Not long ago I stumbled upon a book by the late Bruce Chatwin, called What Am I Doing Here, a collection of essays about the most unlikely topics: North African politics, art curation, the experience of nomadic peoples, Peruvian archeology and the like, connected only by a single strand—Mr. Chatwin chose to write about them. Though I knew almost nothing about these topics, each essay was made compelling by the author’s inexhaustible curiosity and, moreover, his superb prose style, at once subtle and surprising. It proved the maxim that a good writer can make any topic interesting.

I was thinking about this remarkable talent of good writers as I coasted pleasurably through Ann Wroe’s wonderful book Pontius Pilate. Though I had seen a copy floating around our offices for a few weeks (it’s recently out in paperback) I had resisted picking it up. While Ms. Wroe is a familiar name (columnist for The Tablet in London, American editor of The Economist), I couldn’t make my way past the subject matter: Who would want to read a book about Pontius Pilate? Too depressing, and besides, what could we ever know about Pilate? It was easy to imagine a dull tome crowded with sentences like “We’ll never really know what Pilate thought, but we can imagine that he probably thought something more or less like this....”

But, as happens too often, this reader was ultimately convinced to open the book by two things—the blurbs and the cover. Of course, any blurb is bound to be adulatory, but admit it: it’s hard to resist a book that The Washington Post called “sublime.” It was even harder to resist the prospect of holding a book whose cover is graced with a beautiful reproduction of “Ecce Homo,” the painting by Antonio Ciseri of a hunched-over Pilate gesturing toward Jesus as a boiling mass of people bays for his blood.

Ms. Wroe’s book is terrific—showing that perhaps you can judge a book by its cover. In it she uses a wealth of sources (including historical documents, archeological evidence, apocryphal writings like the fourth-century Acta Pilati, and the writings of Horace, Seneca and Cicero) to present a likely history of one of the most hated and misunderstood men in history. (The author reminds us, however, that some Christian traditions venerate Pilate as a “confessor” and even a saint.)

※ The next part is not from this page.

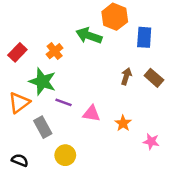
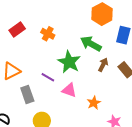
green arrow: (89, 36) -> (91, 44), moved
orange cross: (55, 51) -> (48, 34), turned -32
green star: (42, 82) -> (69, 62), moved

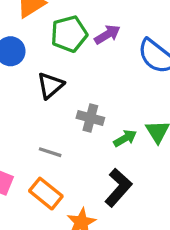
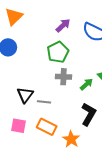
green pentagon: (69, 34) -> (58, 52), moved
black triangle: (50, 85) -> (25, 95), moved

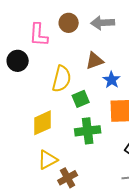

The author’s search for Pilate begins by sorting out the hazy origins of her subject (Italy? Germany? Spain?) and offering a fascinating description of what life was like for a young soldier/politician on the rise in ancient Rome. But the highlight of the book is her vivid portrait of life as procurator of backwater Judea. The territory was not, as Ms. Wroe reminds us, a “plum assignment” for an ambitious man. “It was a junior officer’s billet; more experienced men got Syria and Egypt.”

Above all, we get a profound sense of the romanitas of Pilate: how the philosophy, history and manners of Rome dominated everything that he said and did. Pontius Pilate was deeply Roman during a time when Rome was the whole world. This, suggests Ms. Wroe, is one reason why he fundamentally misunderstood Christ. A kingdom not of this world? Not of Rome?

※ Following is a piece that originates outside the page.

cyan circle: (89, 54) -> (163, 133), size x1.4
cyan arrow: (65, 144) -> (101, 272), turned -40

Along the way, of course, we meet Jesus of Nazareth. And we begin to understand what lay behind Pilate’s actions during Jesus’ trial—as well as actions he might have taken behind the scenes. Did he, for example, watch the scourging of Jesus? Gods were thought to bleed watery “ichor,” and Pilate may have wanted to watch for some confirmation that this was a god before him. Overall, the author gives us a peerless explanation of the subtle machinations that ultimately led to the crucifixion.

We are left in this brilliant book with a riveting portrait of a man thrown up against forces and a force that he could not possibly understand. For Pontius Pilate, the truth was Rome and its emperor, Tiberias Caesar. For us, of course, it is quite otherwise.